▶ Trecho fornecido:
É sob essa atmosfera, que Brasil e Itália vêm a campo. Encontro-me na arquibancada, tomando mais uma garrafa de água com gás, nessa tarde abafada e decisiva para o futebol das duas equipes. Um empate nos classifica, mas queremos a vitória. E por goleada, se possível!
Tiro a camisa da Seleção e a enrolo na cabeça, devido ao sol escaldante, enquanto confiro as escalações: o Brasil vem com Waldir Peres, Leandro, Oscar, Luisinho e Júnior; Cerezo, Falcão, Sócrates e Zico; Serginho e Éder, sob a batuta de Telê Santana. A Itália de Enzo Bearzot, com Zoff, Orialli, Scirea, Collovati e Cabrini; Gentile, Tardelli e Graziani, Bruno Conti, Paolo Rossi e Antognoni.  

O árbitro israelense Abraham Klein apita e o Brasil dá o pontapé inicial: Zico rola para Serginho, que retrocede para Cerezo e daí ao capitão Sócrates. A torcida se agita. 

Apesar da Seleção Brasileira, ter conquistado o coração dos espanhóis, me parece haver mais gente com camisas da Itália espalhada pelas arquibancadas.

Essa turma vibra logo aos 5 minutos, quando Conti inverte bonito o jogo da direita para a esquerda, por onde desce o lateral Cabrini. Ante a aproximação de Leandro, ele levanta a bola na área. Paolo Rossi deixa Júnior para trás e cabeceia praticamente na risca da pequena área, à queima-roupa, no canto direito baixo da meta de Waldir: 1×0.

Uma surpresa que não estava no “script”. Mas a seleção vai empatar, sabemos que vai. 
Serginho luta próximo da área com três italianos e a bola espirra para Zico, que se livra do marcador e tenta dominá-la, colocando-a muito à frente. Tanto, que ela vai parar nos pés de Serginho, já entrando na área. Mesmo canhoto, ele chuta de direita, bisonhamente para fora. O Galinho reclama, pois tinha tudo para concluir e empatar.

▶ Dados apresentados:
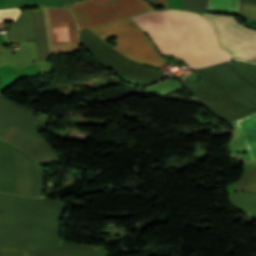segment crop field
<instances>
[{"instance_id":"8a807250","label":"crop field","mask_w":256,"mask_h":256,"mask_svg":"<svg viewBox=\"0 0 256 256\" xmlns=\"http://www.w3.org/2000/svg\"><path fill=\"white\" fill-rule=\"evenodd\" d=\"M132 19L151 36L161 54L180 58L190 67L232 59L227 51L218 46L213 27L197 13L149 11Z\"/></svg>"},{"instance_id":"ac0d7876","label":"crop field","mask_w":256,"mask_h":256,"mask_svg":"<svg viewBox=\"0 0 256 256\" xmlns=\"http://www.w3.org/2000/svg\"><path fill=\"white\" fill-rule=\"evenodd\" d=\"M15 197L0 193V247H8V233L9 247L58 246V221L64 203L48 199Z\"/></svg>"},{"instance_id":"34b2d1b8","label":"crop field","mask_w":256,"mask_h":256,"mask_svg":"<svg viewBox=\"0 0 256 256\" xmlns=\"http://www.w3.org/2000/svg\"><path fill=\"white\" fill-rule=\"evenodd\" d=\"M194 70L203 83L183 82L218 118L229 122L256 111V85L243 78L228 61Z\"/></svg>"},{"instance_id":"412701ff","label":"crop field","mask_w":256,"mask_h":256,"mask_svg":"<svg viewBox=\"0 0 256 256\" xmlns=\"http://www.w3.org/2000/svg\"><path fill=\"white\" fill-rule=\"evenodd\" d=\"M39 164L20 150L0 142V192L40 197Z\"/></svg>"},{"instance_id":"f4fd0767","label":"crop field","mask_w":256,"mask_h":256,"mask_svg":"<svg viewBox=\"0 0 256 256\" xmlns=\"http://www.w3.org/2000/svg\"><path fill=\"white\" fill-rule=\"evenodd\" d=\"M89 29L102 39L113 35L117 39L115 49L133 60L155 67L164 64L154 45L130 18Z\"/></svg>"},{"instance_id":"dd49c442","label":"crop field","mask_w":256,"mask_h":256,"mask_svg":"<svg viewBox=\"0 0 256 256\" xmlns=\"http://www.w3.org/2000/svg\"><path fill=\"white\" fill-rule=\"evenodd\" d=\"M79 29L110 23L152 10L145 0H83L68 5Z\"/></svg>"},{"instance_id":"e52e79f7","label":"crop field","mask_w":256,"mask_h":256,"mask_svg":"<svg viewBox=\"0 0 256 256\" xmlns=\"http://www.w3.org/2000/svg\"><path fill=\"white\" fill-rule=\"evenodd\" d=\"M79 41L102 65L144 86L163 80L160 71L128 60L90 31L80 30Z\"/></svg>"},{"instance_id":"d8731c3e","label":"crop field","mask_w":256,"mask_h":256,"mask_svg":"<svg viewBox=\"0 0 256 256\" xmlns=\"http://www.w3.org/2000/svg\"><path fill=\"white\" fill-rule=\"evenodd\" d=\"M214 26L220 45L237 59L256 57V31L238 24L232 16L202 14ZM226 49V50H227Z\"/></svg>"},{"instance_id":"5a996713","label":"crop field","mask_w":256,"mask_h":256,"mask_svg":"<svg viewBox=\"0 0 256 256\" xmlns=\"http://www.w3.org/2000/svg\"><path fill=\"white\" fill-rule=\"evenodd\" d=\"M9 127L33 138L39 137L34 112L0 96V140Z\"/></svg>"},{"instance_id":"3316defc","label":"crop field","mask_w":256,"mask_h":256,"mask_svg":"<svg viewBox=\"0 0 256 256\" xmlns=\"http://www.w3.org/2000/svg\"><path fill=\"white\" fill-rule=\"evenodd\" d=\"M0 256H104L97 247L65 244L60 247L0 249Z\"/></svg>"},{"instance_id":"28ad6ade","label":"crop field","mask_w":256,"mask_h":256,"mask_svg":"<svg viewBox=\"0 0 256 256\" xmlns=\"http://www.w3.org/2000/svg\"><path fill=\"white\" fill-rule=\"evenodd\" d=\"M51 23L67 22L69 42H53V44L77 43L76 24L67 9L49 8ZM66 23L52 24L54 32H61L62 41H68ZM51 28V31H52ZM52 37V40H53ZM55 41V37H54Z\"/></svg>"},{"instance_id":"d1516ede","label":"crop field","mask_w":256,"mask_h":256,"mask_svg":"<svg viewBox=\"0 0 256 256\" xmlns=\"http://www.w3.org/2000/svg\"><path fill=\"white\" fill-rule=\"evenodd\" d=\"M6 39L10 42L34 40L29 10L22 11L19 18L8 27Z\"/></svg>"},{"instance_id":"22f410ed","label":"crop field","mask_w":256,"mask_h":256,"mask_svg":"<svg viewBox=\"0 0 256 256\" xmlns=\"http://www.w3.org/2000/svg\"><path fill=\"white\" fill-rule=\"evenodd\" d=\"M251 161L256 163V112L237 119Z\"/></svg>"},{"instance_id":"cbeb9de0","label":"crop field","mask_w":256,"mask_h":256,"mask_svg":"<svg viewBox=\"0 0 256 256\" xmlns=\"http://www.w3.org/2000/svg\"><path fill=\"white\" fill-rule=\"evenodd\" d=\"M32 24H33V31L35 37V44H36V51H37V58L38 61L46 60L48 56L47 51V43H46V35L43 23V14L42 9H33L30 10Z\"/></svg>"},{"instance_id":"5142ce71","label":"crop field","mask_w":256,"mask_h":256,"mask_svg":"<svg viewBox=\"0 0 256 256\" xmlns=\"http://www.w3.org/2000/svg\"><path fill=\"white\" fill-rule=\"evenodd\" d=\"M73 2L78 0H72ZM71 0H0V8H16L25 6L67 7Z\"/></svg>"},{"instance_id":"d9b57169","label":"crop field","mask_w":256,"mask_h":256,"mask_svg":"<svg viewBox=\"0 0 256 256\" xmlns=\"http://www.w3.org/2000/svg\"><path fill=\"white\" fill-rule=\"evenodd\" d=\"M206 11L238 15V0H209Z\"/></svg>"},{"instance_id":"733c2abd","label":"crop field","mask_w":256,"mask_h":256,"mask_svg":"<svg viewBox=\"0 0 256 256\" xmlns=\"http://www.w3.org/2000/svg\"><path fill=\"white\" fill-rule=\"evenodd\" d=\"M232 191L256 192V164L251 163L243 178Z\"/></svg>"},{"instance_id":"4a817a6b","label":"crop field","mask_w":256,"mask_h":256,"mask_svg":"<svg viewBox=\"0 0 256 256\" xmlns=\"http://www.w3.org/2000/svg\"><path fill=\"white\" fill-rule=\"evenodd\" d=\"M244 77L256 84V64L235 61L231 63Z\"/></svg>"},{"instance_id":"bc2a9ffb","label":"crop field","mask_w":256,"mask_h":256,"mask_svg":"<svg viewBox=\"0 0 256 256\" xmlns=\"http://www.w3.org/2000/svg\"><path fill=\"white\" fill-rule=\"evenodd\" d=\"M208 0H182L183 9L204 12Z\"/></svg>"},{"instance_id":"214f88e0","label":"crop field","mask_w":256,"mask_h":256,"mask_svg":"<svg viewBox=\"0 0 256 256\" xmlns=\"http://www.w3.org/2000/svg\"><path fill=\"white\" fill-rule=\"evenodd\" d=\"M239 14L247 19L256 20V5L239 3Z\"/></svg>"},{"instance_id":"92a150f3","label":"crop field","mask_w":256,"mask_h":256,"mask_svg":"<svg viewBox=\"0 0 256 256\" xmlns=\"http://www.w3.org/2000/svg\"><path fill=\"white\" fill-rule=\"evenodd\" d=\"M20 9L0 10V21H14L19 14Z\"/></svg>"},{"instance_id":"dafd665d","label":"crop field","mask_w":256,"mask_h":256,"mask_svg":"<svg viewBox=\"0 0 256 256\" xmlns=\"http://www.w3.org/2000/svg\"><path fill=\"white\" fill-rule=\"evenodd\" d=\"M158 6L168 7L166 0H157Z\"/></svg>"},{"instance_id":"00972430","label":"crop field","mask_w":256,"mask_h":256,"mask_svg":"<svg viewBox=\"0 0 256 256\" xmlns=\"http://www.w3.org/2000/svg\"><path fill=\"white\" fill-rule=\"evenodd\" d=\"M241 2L256 4V0H239Z\"/></svg>"},{"instance_id":"a9b5d70f","label":"crop field","mask_w":256,"mask_h":256,"mask_svg":"<svg viewBox=\"0 0 256 256\" xmlns=\"http://www.w3.org/2000/svg\"><path fill=\"white\" fill-rule=\"evenodd\" d=\"M0 28H4V22H0Z\"/></svg>"},{"instance_id":"4177f3b9","label":"crop field","mask_w":256,"mask_h":256,"mask_svg":"<svg viewBox=\"0 0 256 256\" xmlns=\"http://www.w3.org/2000/svg\"><path fill=\"white\" fill-rule=\"evenodd\" d=\"M154 3H155V5L157 6V4H156V0H152Z\"/></svg>"}]
</instances>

▶ O que se pede:
Por favor, transcreva do trecho sobre o jogo entre Brasil e Itália a parte que começa em "Tiro a camisa" e vai até "espalhada pelas arquibancadas.". Os dados foram tirados de outra fonte.

▶ Resposta completa:
Tiro a camisa da Seleção e a enrolo na cabeça, devido ao sol escaldante, enquanto confiro as escalações: o Brasil vem com Waldir Peres, Leandro, Oscar, Luisinho e Júnior; Cerezo, Falcão, Sócrates e Zico; Serginho e Éder, sob a batuta de Telê Santana. A Itália de Enzo Bearzot, com Zoff, Orialli, Scirea, Collovati e Cabrini; Gentile, Tardelli e Graziani, Bruno Conti, Paolo Rossi e Antognoni.  

O árbitro israelense Abraham Klein apita e o Brasil dá o pontapé inicial: Zico rola para Serginho, que retrocede para Cerezo e daí ao capitão Sócrates. A torcida se agita. 

Apesar da Seleção Brasileira, ter conquistado o coração dos espanhóis, me parece haver mais gente com camisas da Itália espalhada pelas arquibancadas.